*Record set*:
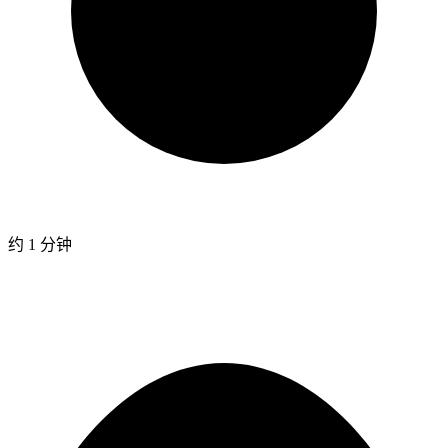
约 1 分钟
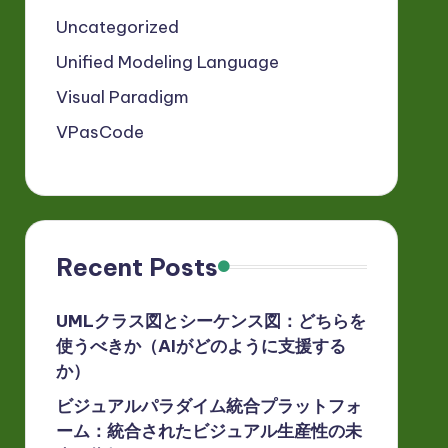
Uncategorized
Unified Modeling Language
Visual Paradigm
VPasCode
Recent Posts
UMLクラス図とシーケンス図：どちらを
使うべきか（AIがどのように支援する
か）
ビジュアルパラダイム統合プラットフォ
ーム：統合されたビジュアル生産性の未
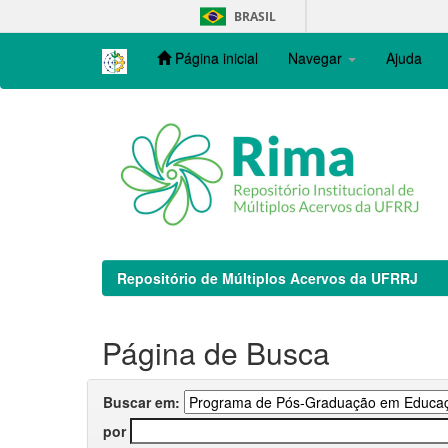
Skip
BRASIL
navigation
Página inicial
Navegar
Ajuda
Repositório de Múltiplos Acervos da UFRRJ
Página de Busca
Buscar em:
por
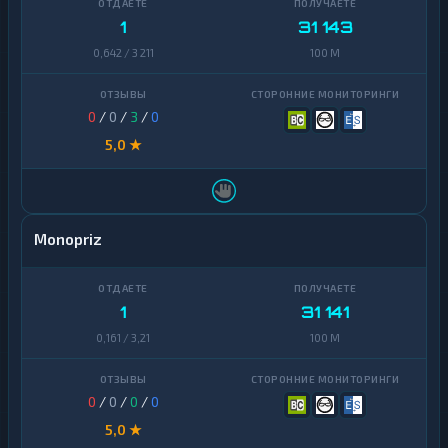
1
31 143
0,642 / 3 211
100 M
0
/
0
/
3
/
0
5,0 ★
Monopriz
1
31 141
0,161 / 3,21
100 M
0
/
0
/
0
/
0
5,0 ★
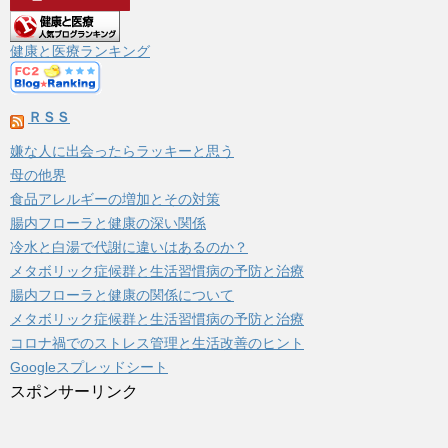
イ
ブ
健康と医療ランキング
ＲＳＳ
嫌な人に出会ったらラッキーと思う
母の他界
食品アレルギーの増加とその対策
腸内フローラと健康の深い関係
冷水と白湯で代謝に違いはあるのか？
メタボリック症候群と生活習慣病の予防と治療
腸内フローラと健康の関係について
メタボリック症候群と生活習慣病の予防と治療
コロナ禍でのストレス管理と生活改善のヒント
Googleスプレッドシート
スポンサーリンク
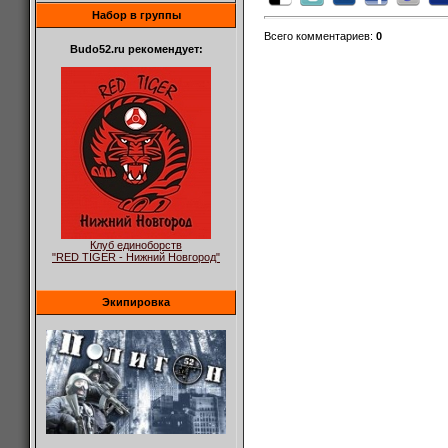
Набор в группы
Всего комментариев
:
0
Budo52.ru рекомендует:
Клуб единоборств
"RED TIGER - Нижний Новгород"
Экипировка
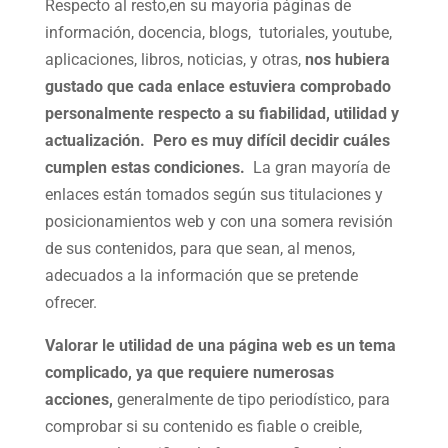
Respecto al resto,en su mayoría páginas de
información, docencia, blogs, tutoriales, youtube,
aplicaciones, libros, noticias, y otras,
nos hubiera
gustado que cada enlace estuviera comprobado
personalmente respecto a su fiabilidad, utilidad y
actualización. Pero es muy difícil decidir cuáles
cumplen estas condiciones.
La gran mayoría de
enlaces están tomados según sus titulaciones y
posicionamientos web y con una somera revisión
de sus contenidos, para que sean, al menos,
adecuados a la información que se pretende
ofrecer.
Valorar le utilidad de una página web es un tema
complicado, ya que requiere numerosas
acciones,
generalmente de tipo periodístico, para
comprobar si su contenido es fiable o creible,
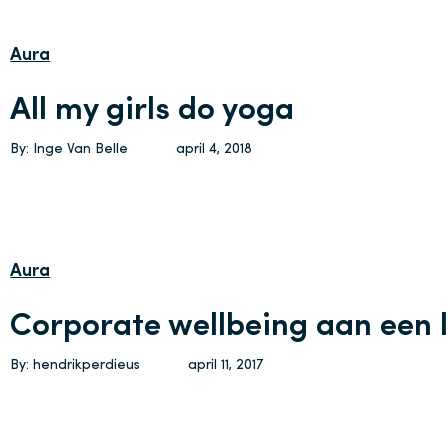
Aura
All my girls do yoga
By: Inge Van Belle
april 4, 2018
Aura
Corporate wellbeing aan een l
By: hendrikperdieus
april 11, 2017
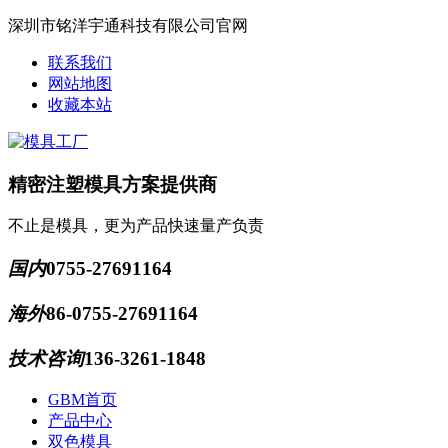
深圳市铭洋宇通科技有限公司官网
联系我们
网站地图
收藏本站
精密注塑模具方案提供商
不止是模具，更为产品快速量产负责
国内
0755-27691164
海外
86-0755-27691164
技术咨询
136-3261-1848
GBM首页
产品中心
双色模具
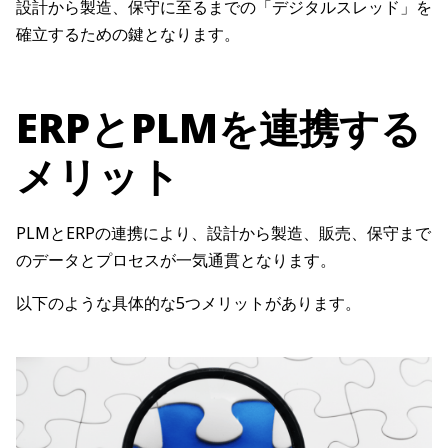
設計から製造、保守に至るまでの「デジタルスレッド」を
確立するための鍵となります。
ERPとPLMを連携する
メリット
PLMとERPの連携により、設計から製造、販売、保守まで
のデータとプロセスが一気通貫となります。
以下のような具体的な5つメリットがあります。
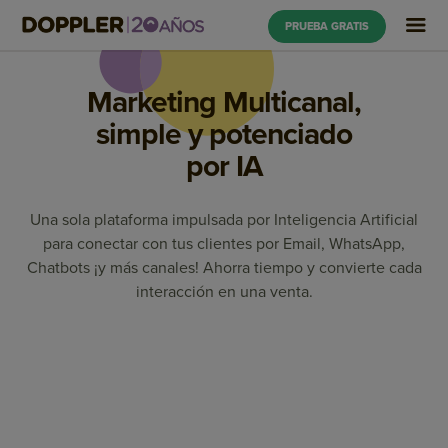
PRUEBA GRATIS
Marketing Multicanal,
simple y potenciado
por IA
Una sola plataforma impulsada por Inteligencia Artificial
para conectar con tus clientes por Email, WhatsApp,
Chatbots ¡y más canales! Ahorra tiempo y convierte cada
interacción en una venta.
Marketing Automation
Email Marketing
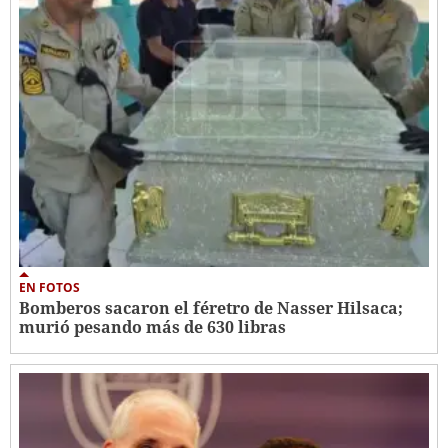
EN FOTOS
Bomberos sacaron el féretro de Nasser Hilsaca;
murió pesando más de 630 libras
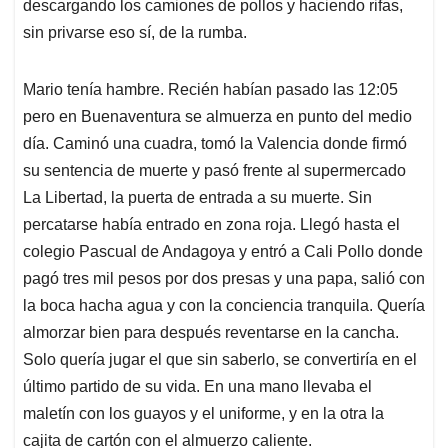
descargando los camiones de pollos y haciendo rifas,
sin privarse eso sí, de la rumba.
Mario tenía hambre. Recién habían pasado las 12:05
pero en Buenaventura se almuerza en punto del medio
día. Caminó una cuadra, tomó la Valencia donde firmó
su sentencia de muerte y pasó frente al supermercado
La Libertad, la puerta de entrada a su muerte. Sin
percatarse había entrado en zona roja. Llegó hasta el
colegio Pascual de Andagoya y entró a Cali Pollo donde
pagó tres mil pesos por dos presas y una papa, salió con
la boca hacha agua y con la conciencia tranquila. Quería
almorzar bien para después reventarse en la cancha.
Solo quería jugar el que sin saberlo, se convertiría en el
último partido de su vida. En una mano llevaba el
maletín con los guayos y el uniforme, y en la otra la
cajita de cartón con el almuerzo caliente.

*About this exercise*: Go down the entries above from the line containing "冷水と白湯で代謝に違いはあるのか？" to the line containing "By: hendrikperdieus" and write out each line exactly, leaving pictures out.

*Completed exercise*:
冷水と白湯で代謝に違いはあるのか？
メタボリック症候群と生活習慣病の予防と治療
腸内フローラと健康の関係について
メタボリック症候群と生活習慣病の予防と治療
コロナ禍でのストレス管理と生活改善のヒント
Googleスプレッドシート
スポンサーリンク
Набор в группы
Всего комментариев
:
0
Budo52.ru рекомендует:
Клуб единоборств
"RED TIGER - Нижний Новгород"
Экипировка
Respecto al resto,en su mayoría páginas de
información, docencia, blogs, tutoriales, youtube,
aplicaciones, libros, noticias, y otras,
nos hubiera
gustado que cada enlace estuviera comprobado
personalmente respecto a su fiabilidad, utilidad y
actualización. Pero es muy difícil decidir cuáles
cumplen estas condiciones.
La gran mayoría de
enlaces están tomados según sus titulaciones y
posicionamientos web y con una somera revisión
de sus contenidos, para que sean, al menos,
adecuados a la información que se pretende
ofrecer.
Valorar le utilidad de una página web es un tema
complicado, ya que requiere numerosas
acciones,
generalmente de tipo periodístico, para
comprobar si su contenido es fiable o creible,
Aura
All my girls do yoga
By: Inge Van Belle
april 4, 2018
Aura
Corporate wellbeing aan een l
By: hendrikperdieus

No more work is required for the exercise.